Others have explained the word ‘ākṣārayan’ as causing mental suffering; by making such statements as—‘I am going away from the country for the purpose of acquiring learning or wealth,’—when the fear of the going away of the son causes pain to the father and others; and hence this should not be done.

As regards the ‘preceptor,’ so long as he is alive, one should not go over to another, specially so long as he does not permit him to do so. In a case where the disciple causes mental suffering to his preceptor, by disrespect and such acts,—the man cannot escape by paying the fine of a hundred only; as ‘disregarding of the preceptor’ has been held to be a very serious offence.

The ‘alienating’ of the loving wife with children is attempted by telling her that her husband is going to marry another woman. Similarly that of the son with excellent qualities, by representing him to be otherwise.

If in any way, one does not give the way to his preceptor, bis fine shall be one hundred.—(275)


Explanatory notes by Ganganath Jha

Ākṣārayan’—‘Defames, by causing dissension’ (Medhātithi),—‘accuses of a heinous crime’ (Govindarāja, Kullūka and Rāghavānanda),—‘accuses of incest’ (Nārāyaṇa),—‘makes them angry’ (Nandana).

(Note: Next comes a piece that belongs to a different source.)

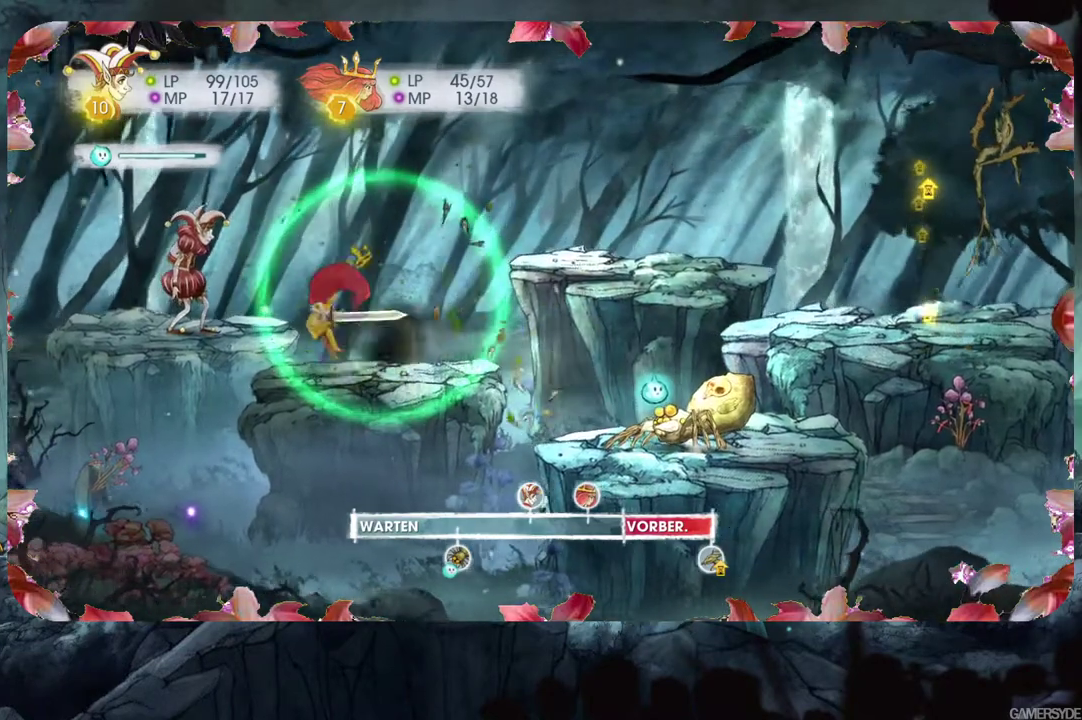
{"buttons": [], "left_stick": "center", "right_stick": "center", "events": []}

This verse is quoted in Mitākṣarā (2.204), which (reading ‘Śvaśuram’ for ‘tanayam’) adds that this refers to cases where the wife is innocent of what is said against her, and. where the mother and the rest are even guilty of what is alleged. Bālambhaṭṭī adds the following notes:—‘Ākṣārayan,’ defaming,—‘adadat,’ not leaving in favour of;—what Mitākṣarā says in regard to this rule answers the objection taken against it by Kullūka, that some explanation should be found for the same penalty being prescribed for insulting all the persons mentioned here;—Medhātithi, on the other hand, adopting the reading ‘tanayam,’ has explained ‘ākṣārayan’ as causing dissension among the persons mentioned.

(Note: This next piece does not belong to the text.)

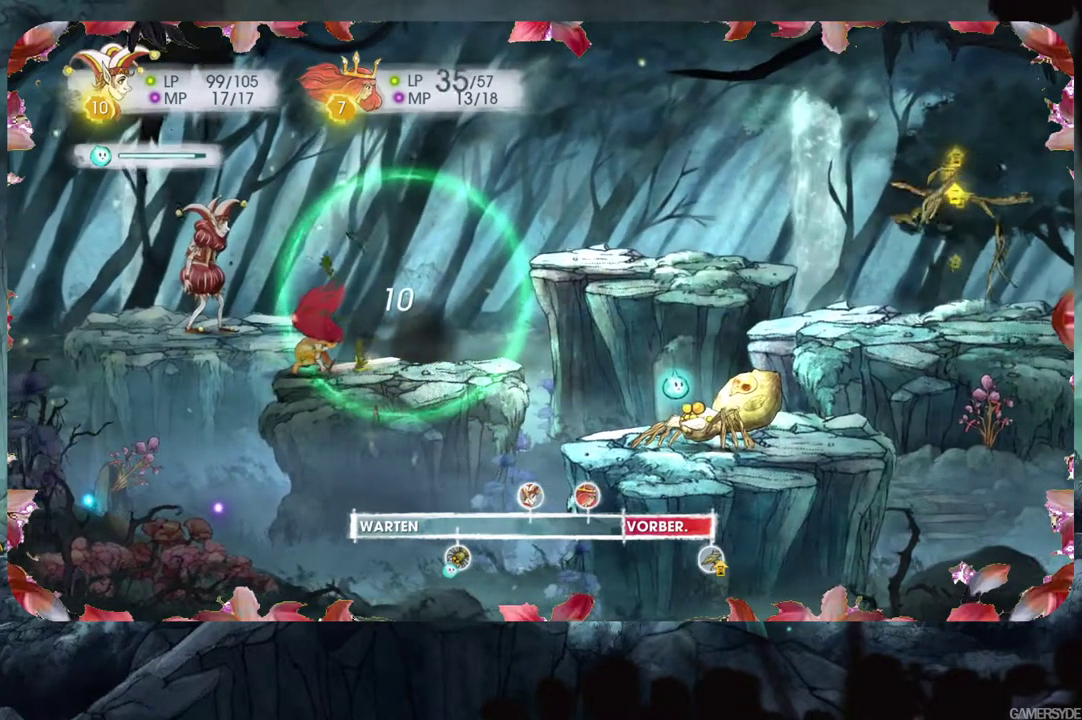
{"buttons": [], "left_stick": "center", "right_stick": "center", "events": []}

It is quoted in Vīramitrodaya (Vyavahāra, 149b), which explains ‘bhrātaram’ as ‘elder brother,’ and adds that this refers to cases where the elders have done some mischief, and the wife has done nothing wrong;—in Parāśaramādhava (Vyavahāra, p. 295), which adds the same note as Mitākṣarā;—and in Vyavahāramayūkha (p. 99), which adds that the ‘brother meant here is the elder one, since he is mentioned along with the father and the rest,’ and adds that Mitākṣarā and other works have declared that this refers to the wife only when she is innocent, and to the mother and others even when they are guilty.

It is quoted in Vivādaratnākara (p. 250), which reads ‘tanayam,’ and explains ‘ākṣārayan’ as ‘subjecting’ to insult—and in Nṛsiṃhaprasāda (Vyavahāra, 44b).

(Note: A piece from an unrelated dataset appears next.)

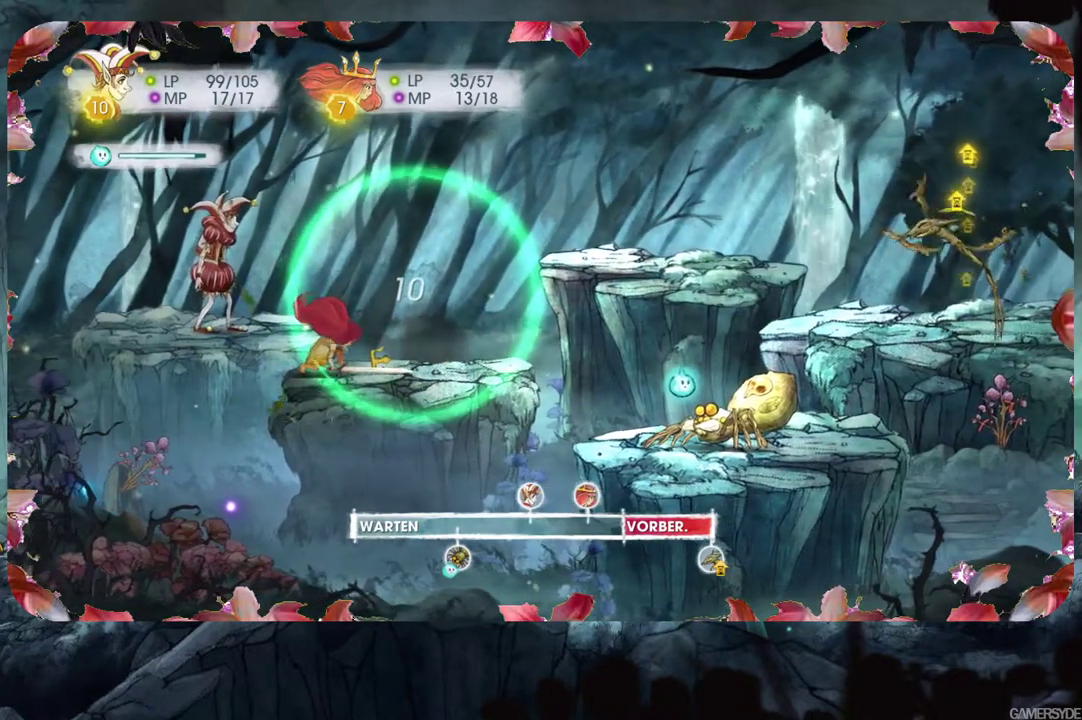
{"buttons": [], "left_stick": "center", "right_stick": "center", "events": []}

Comparative notes by various authors

Viṣṇu (5.28)—‘He shall he fined a hundred Kārṣāpaṇaṣ for defaming a Guru.’

Bṛhaspati (20.13).—‘One reviling the sister or other relations shall pay a fine amounting to 50 Paṇas.’

Śaṅkha-Likhita (Vivādaratnākara, p. 250).—‘If one reviles the King’s officers or elders or Brāhmaṇas, he shall be chided or beaten or besmeared with cowdung, or made to ride a donkey, or fined to such an extent as would cure him of his arrogance.’